• TEXT BLOCK:

++++++++++++++++++++

Blue Plaques

BROOM, Christina (1862–1939)

Plaque erected in 2024 by English Heritage at 92 Munster Road, Fulham, London, SW6 5RD, London Borough of Hammersmith and Fulham

All images © English Heritage

Profession

Photographer

Category

Commerce and Business, Fine Arts, Journalism and Publishing

Inscription

CHRISTINA BROOM 1862–1939 Photographer lived and worked here from 1913

Material

Ceramic

Christina Broom was probably Britain’s first woman press photographer. Her photojournalism captured London, the military, the suffrage movement and royalty from the early 1900s. In addition to the popularity of her postcards during her lifetime, Broom’s work has been recognised in books and exhibitions in the present day. She is commemorated with a blue plaque at 92 Munster Road, Fulham, where she lived and worked from 1913.

Black and white photograph of a woman standing behind a box camera in Edwardian clothing.
Photograph of Christina Broom taken for her coronation pass in 1911 by her daughter, Winifred

Chistina Broom was born Christina Livingston on 28 December 1862 to parents who were bootmakers. She studied in Margate, Kent, where she gained a lifelong passion for swimming, shooting and fishing. After her parents’ deaths, Christina ran the family business in the King’s Road, Chelsea. In 1889, she married Albert Broom, the son of a local ironmonger. Their daughter, Winifred, was born in 1890 and they sold the bootmaking business the same year.

Experiments in photography

The Brooms set up a stationer’s shop in Streatham in 1901, after Albert became permanently disabled following a cricket accident. They printed and sold photographs and satirical drawings as postcards.

Christina Broom began experimenting with a borrowed camera and registered nine photographs for copyright in May 1903. They included the opening of the new South London Electric Tramway between Westminster and Tooting by the Prince and Princess of Wales, the Duke of Cambridge returning in his carriage from the opening of Kew Bridge, and Derby Day at Epsom. She had captured the 1903 Derby winner, ‘Rock Sand’, and sold many postcards of the image.

Profitable postcards

The shop was not a success, but Broom’s photographs were and her work supported her family. Broom – known professionally as Mrs Albert Broom – invested in a second-hand half-plate camera and taught herself how to take photographs and about the chemistry of printing. Her shots included scenes of the changing Edwardian metropolis, from ‘quiet’ views of monuments and church interiors to bustling street scenes and moments of national celebration and ceremony.

++++++++++++++++++++

• DATASET RECORDS:

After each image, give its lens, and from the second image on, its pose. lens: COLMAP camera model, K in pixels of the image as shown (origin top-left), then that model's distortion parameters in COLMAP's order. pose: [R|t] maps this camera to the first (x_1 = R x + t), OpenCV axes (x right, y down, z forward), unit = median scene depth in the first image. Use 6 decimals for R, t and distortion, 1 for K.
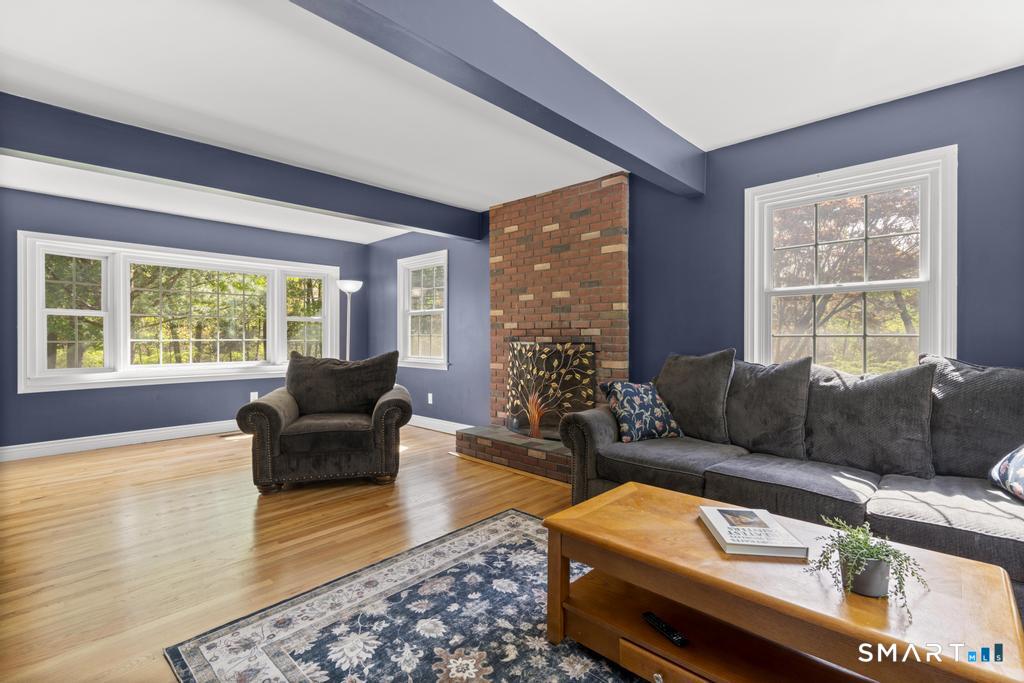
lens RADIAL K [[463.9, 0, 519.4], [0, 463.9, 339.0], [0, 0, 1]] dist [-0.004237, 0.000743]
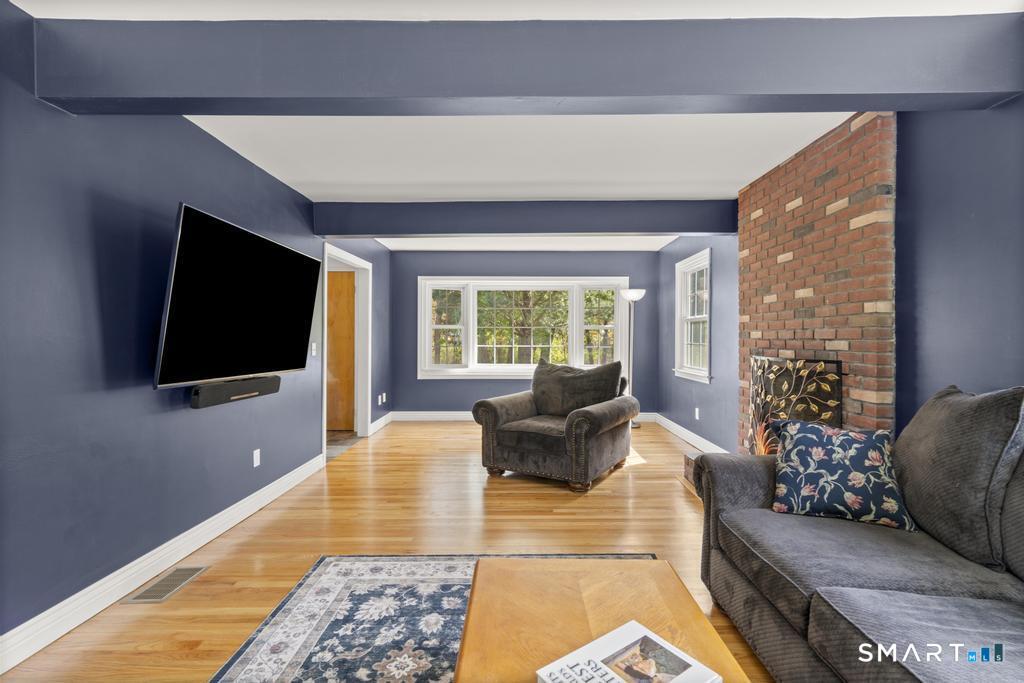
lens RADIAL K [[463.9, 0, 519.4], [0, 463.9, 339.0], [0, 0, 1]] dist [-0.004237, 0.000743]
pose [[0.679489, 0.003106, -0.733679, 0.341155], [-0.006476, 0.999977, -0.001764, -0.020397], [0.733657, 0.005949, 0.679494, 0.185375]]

++++++++++++++++++++

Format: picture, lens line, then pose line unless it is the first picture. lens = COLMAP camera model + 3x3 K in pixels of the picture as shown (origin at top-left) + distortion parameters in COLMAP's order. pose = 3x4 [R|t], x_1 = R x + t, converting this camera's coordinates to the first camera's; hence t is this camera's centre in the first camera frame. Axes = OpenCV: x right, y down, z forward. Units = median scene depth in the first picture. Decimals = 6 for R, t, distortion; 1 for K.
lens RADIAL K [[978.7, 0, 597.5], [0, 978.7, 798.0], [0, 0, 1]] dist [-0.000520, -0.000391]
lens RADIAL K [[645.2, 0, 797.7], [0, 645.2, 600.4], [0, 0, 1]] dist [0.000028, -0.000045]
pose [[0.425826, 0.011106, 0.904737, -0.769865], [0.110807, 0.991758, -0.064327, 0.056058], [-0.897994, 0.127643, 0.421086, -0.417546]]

++++++++++++++++++++

Reproduce word for word the part of the Christina Broom plaque page that opens with the words containing "Inscription" and closes with "worked from 1913.".

• COMPLETED TASK:
Inscription

CHRISTINA BROOM 1862–1939 Photographer lived and worked here from 1913

Material

Ceramic

Christina Broom was probably Britain’s first woman press photographer. Her photojournalism captured London, the military, the suffrage movement and royalty from the early 1900s. In addition to the popularity of her postcards during her lifetime, Broom’s work has been recognised in books and exhibitions in the present day. She is commemorated with a blue plaque at 92 Munster Road, Fulham, where she lived and worked from 1913.